Il Commissario tende la mano agli Ordini ma annuncia una stretta sul sistema della ricostruzione
Nessuna accusa ai professionisti che hanno lavorato finora nella ricostruzione post terremoto di Ischia, ma regole più rigide per evitare che gli incarichi restino concentrati nelle mani di pochi. È il messaggio lanciato dal Commissario Straordinario alla Ricostruzione, Marcello Feola, al termine dell’incontro con gli Ordini professionali svoltosi a Palazzo Armieri.
Il Commissario ha innanzitutto chiarito uno dei punti maggiormente contestati nelle ultime settimane: «Non ho mai affermato che i tecnici abbiano violato delle norme. Hanno operato in base all’ordinanza 17 del 2022. Io ritengo che quell’ordinanza presentasse profili di incoerenza rispetto alla normativa vigente e con la 43 ho ricondotto la disciplina al quadro legislativo».

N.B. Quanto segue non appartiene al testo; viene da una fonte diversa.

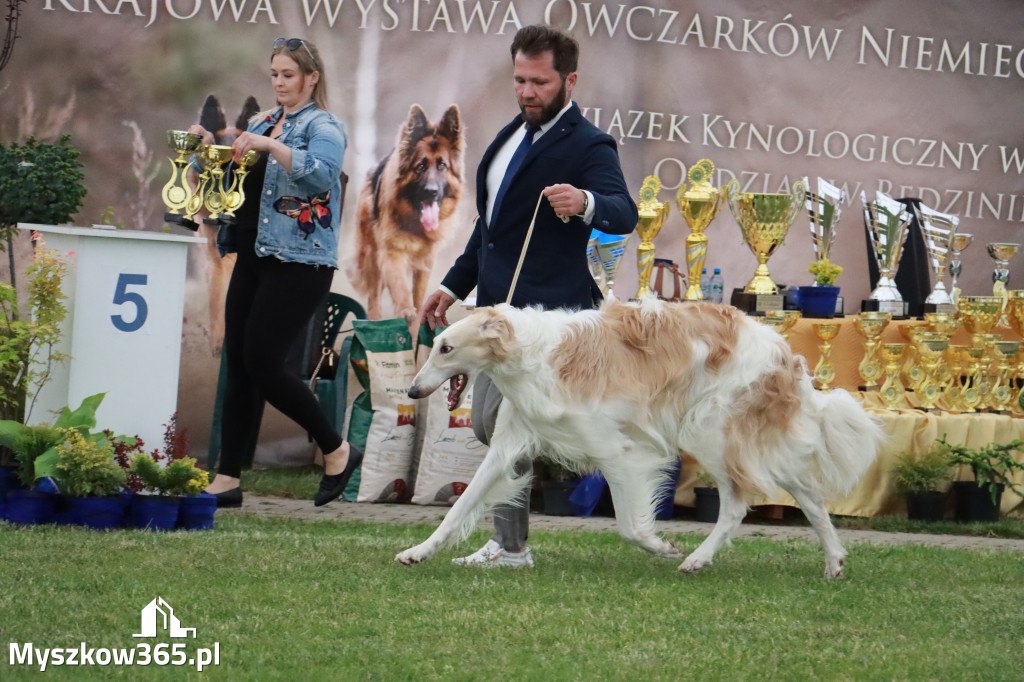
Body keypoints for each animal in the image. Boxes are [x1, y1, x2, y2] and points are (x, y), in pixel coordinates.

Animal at [395, 296, 884, 573]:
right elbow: (459, 508)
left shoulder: (619, 452)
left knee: (736, 504)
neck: (532, 353)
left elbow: (631, 526)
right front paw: (417, 552)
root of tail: (785, 352)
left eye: (446, 348)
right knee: (811, 499)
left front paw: (661, 545)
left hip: (709, 432)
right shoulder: (507, 448)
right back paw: (834, 561)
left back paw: (696, 559)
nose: (412, 390)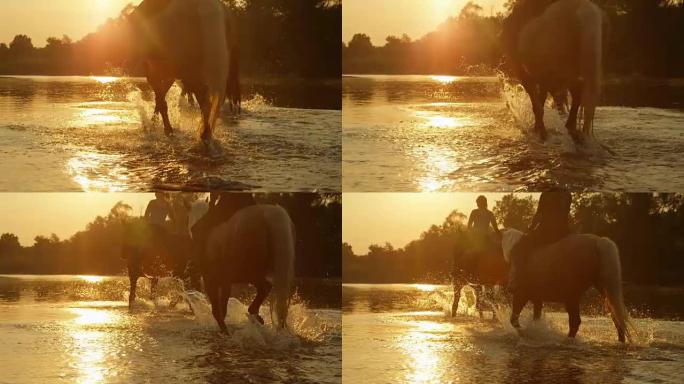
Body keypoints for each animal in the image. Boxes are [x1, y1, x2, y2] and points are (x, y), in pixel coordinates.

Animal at [127, 0, 240, 141]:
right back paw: (206, 133)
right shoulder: (169, 74)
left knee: (204, 101)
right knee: (208, 100)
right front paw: (157, 124)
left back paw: (204, 133)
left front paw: (163, 128)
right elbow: (161, 98)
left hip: (191, 72)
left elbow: (161, 99)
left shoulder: (154, 72)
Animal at [500, 228, 632, 342]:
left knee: (575, 322)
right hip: (603, 288)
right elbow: (536, 318)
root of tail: (598, 241)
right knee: (616, 317)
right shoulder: (537, 298)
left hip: (572, 295)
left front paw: (525, 333)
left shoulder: (520, 294)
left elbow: (514, 320)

Feola ha ribadito che i limiti ai compensi fissati dal Decreto-legge 109 del 2018 restano invariati e non sono negoziabili. Tuttavia, ha aperto alla possibilità di rivedere alcune percentuali relative alle pratiche di delocalizzazione e all’indennizzo sostitutivo.
Il punto più incisivo riguarda però il futuro della ricostruzione. «Il vero tema che oggi ingessa la ricostruzione è la concentrazione degli incarichi professionali nelle mani di pochi tecnici. Con gli Ordini realizzeremo un protocollo rigoroso per contrastare questo fenomeno».

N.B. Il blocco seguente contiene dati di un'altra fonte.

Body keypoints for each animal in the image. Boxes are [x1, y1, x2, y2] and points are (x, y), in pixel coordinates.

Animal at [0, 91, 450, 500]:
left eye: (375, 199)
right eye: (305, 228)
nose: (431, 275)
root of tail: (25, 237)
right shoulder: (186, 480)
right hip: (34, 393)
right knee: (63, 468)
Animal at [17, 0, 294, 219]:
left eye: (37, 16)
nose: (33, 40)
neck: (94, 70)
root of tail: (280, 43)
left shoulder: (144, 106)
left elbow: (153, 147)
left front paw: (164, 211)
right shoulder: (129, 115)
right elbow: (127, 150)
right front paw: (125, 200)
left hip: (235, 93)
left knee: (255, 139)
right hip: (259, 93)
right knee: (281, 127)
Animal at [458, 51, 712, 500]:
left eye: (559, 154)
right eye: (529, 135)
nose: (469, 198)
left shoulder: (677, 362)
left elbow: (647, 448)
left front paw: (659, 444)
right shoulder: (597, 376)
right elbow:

Il Commissario ha inoltre ricordato che i beneficiari del Cas avranno novanta giorni per scegliere la soluzione di delocalizzazione prevista dall’Ordinanza 43. Un passaggio considerato decisivo per accelerare un processo che, ad oggi, registra appena 250 pratiche definite su un potenziale di oltre mille domande.